Updated: Aug 3
Once a while we all need a quick and easy meal. My family could live on pasta if I would let them! So I'm always on a search for easy and kid-friendly recipes. Pasta is very versatile ingredient - you can do so many things with it. Using it gives me the opportunity to sneak some good stuff into iconic comfort food.
I'll admit that we are not a gluten-free family, but once a while, I do substitute regular wheat past for one made with veggies, or bean-based. Please, see this post for gluten free and vegan mac and cheese. It's a fun and healthy twist, so why not?
Today I'm offering you a simple recipe that can satisfy your picky child and please any adult. It's super easy, and has a ton of flavor. More importantly, just like most Italian foods, it is even better the next day!
Maybe you're asking, "Isn't real pasta bad for you?"
I know. I hear you! These days many of you associates the habits of eating pasta as something bad. Well, let's talk about it for a second.
Have you ever heard about the Blue Zone people or Mediterranean diet? As is well documented, Sicilian people are one of the longest living humans today. Pasta has been a traditional part of the Mediterranean Diet, which has been shown to help prevent the development of cardiovascular disease, breast cancer, depression, colorectal cancer, diabetes, obesity, asthma, etc. For much more detailed article on this topic, please read this study.
When it's comes to the food, I find myself disagreeing with the idea that new modern ways to eat is good and criticized the old fashioned way. Many new diets are putting down gluten like some kind of a new devil of the 21 century. But if you are not allergic to it, there is no reason to avoid this kind of protein. Others alternatives to regular pasta often have way less nutrition. They have less protein and more carbs due to the starches added to bind the grain or bean. Like tapioca flour, potato etc.

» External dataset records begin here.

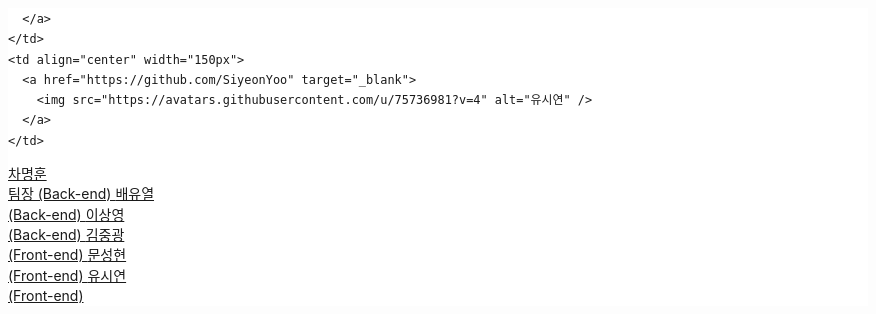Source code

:       </a>
    </td>
    <td align="center" width="150px">
      <a href="https://github.com/SiyeonYoo" target="_blank">
        <img src="https://avatars.githubusercontent.com/u/75736981?v=4" alt="유시연" />
      </a>
    </td>
  </tr>
  <tr>
    <td align="center">
      <a href="https://github.com/Jo-wonbin" target="_blank">
        차명훈<br />팀장 (Back-end)
      </a>
    </td>
    <td align="center">
      <a href="https://github.com/dudqo225" target="_blank">
        배유열<br />(Back-end)
      </a>
    </td>
    <td align="center">
      <a href="https://github.com/person003333" target="_blank">
        이상영<br />(Back-end)
      </a>
    </td>
    <td align="center">
      <a href="https://github.com/JeongHwan-dev" target="_blank">
        김중광<br />(Front-end)
      </a>
    </td>
    <td align="center">
      <a href="https://github.com/sojjeong" target="_blank">
        문성현<br />(Front-end)
      </a>
    </td>
    <td align="center">
      <a href="https://github.com/limejin">
        유시연<br />(Front-end)
      </a>
    </td>
  </tr>
</table>
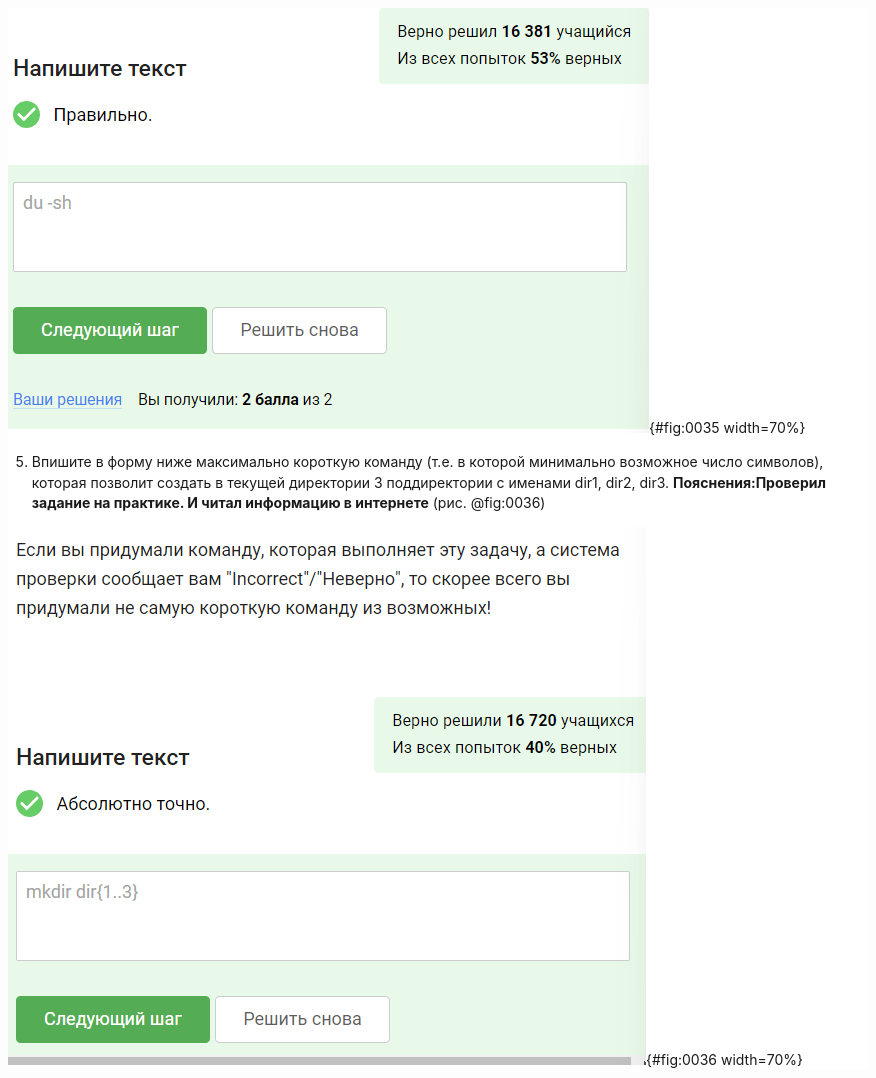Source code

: ![du -sh](image/36.png){#fig:0035 width=70%}

5. Впишите в форму ниже максимально короткую команду (т.е. в которой минимально возможное число символов), которая позволит создать в текущей директории 3 поддиректории с именами dir1, dir2, dir3. **Пояснения:Проверил задание на практике. И читал информацию в интернете** (рис. @fig:0036)

![mkdir dir{1..3}](image/37.png){#fig:0036 width=70%}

The key is all about finding a balance, e.g. getting diversity of veggies to go with it, quantity of portion, quality of ingredients, and method of prepetition.
What do I like about this dish?
Here are some reasons why I love this dish:
- Besides from it being very yummy, it is very nutrition!
- Leftovers of pasta are even better!
- Super easy to make and quick too!
- Just a few ingredients needed!
- Beautiful color of green spinach makes me smile!
- The garlic is provides a ton of flavor but not overpowering!
- Makes picky eaters have their veggies intake in one service of pasta! It's all about spinach!
Spinach is considered to be one of the world’s healthiest foods, with researchers identifying more than a 12 different types of antioxidants alone, not to mention all of its other vitamins and minerals. Spinach has powerful anti-inflammatory and antioxidant abilities, and if you combine that with its very low amount of calories, it is easily one of the most nutrient-rich foods in existence.
What does the pasta taste like?
This super green pasta tastes just like garlic pesto, if you ever had pesto from garlic greens, then you know exactly what taste like it. And who doesn't like a garlic?
Even though this recipe needs a great amount of garlic, I hardly recommend you not use any preserved garlic. Fresh is the best!!!
Can I substitute spinach?
Yes, absolutely, feel free to use any greens you have on hands or combination of all.
All greens are good in this recipe. It is always fun to play around.
Let's do it...
Prep time: 5 minutes
Cooking time: 10 minutes
Total time: 15 minutes
Autor: Inna of innichkachef.com
Serves: 4 people
8 oz. dried spaghetti ( In the video I used whole wheat)
3-4 cloves of garlic
8 oz. baby spinach
1/2 cup chopped parsley (with stems is ok)
1 cup freshy graded parmesan cheese
1 oz. goat cheese
3 Table spoons extra virgin olive oil
1/2 cup of starchy water (from boiling pasta)
salt and black pepper to the taste
olive oil (for the garnish)
1. Cook the pasta in a pan of boiling, salted water, and according to the package instructions. I like al dente best as it provides more nutritional value and al dente pasta is actually lower on the glycemic index than overcooked pasta.
2. Drain the pasta, reserving a 1/2 cup of starchy water.
2. Meanwhile, peel the garlic and add to a blender, then add parsley, spinach, black pepper, salt, olive oil, and the reserved water.
3. Blend all together, stop and scrape once a while, until the sauce super-smooth.
4. Place pasta into the pan along with green sauce, parmesan cheese.
5. With tongs, mix all together and adjust consistency with reserved water, drizzle with some olive oil.
6. Divide pasta between your plates. Dot over the goat cheese, drizzle with a tiny bit of extra olive oil, and tuck right in.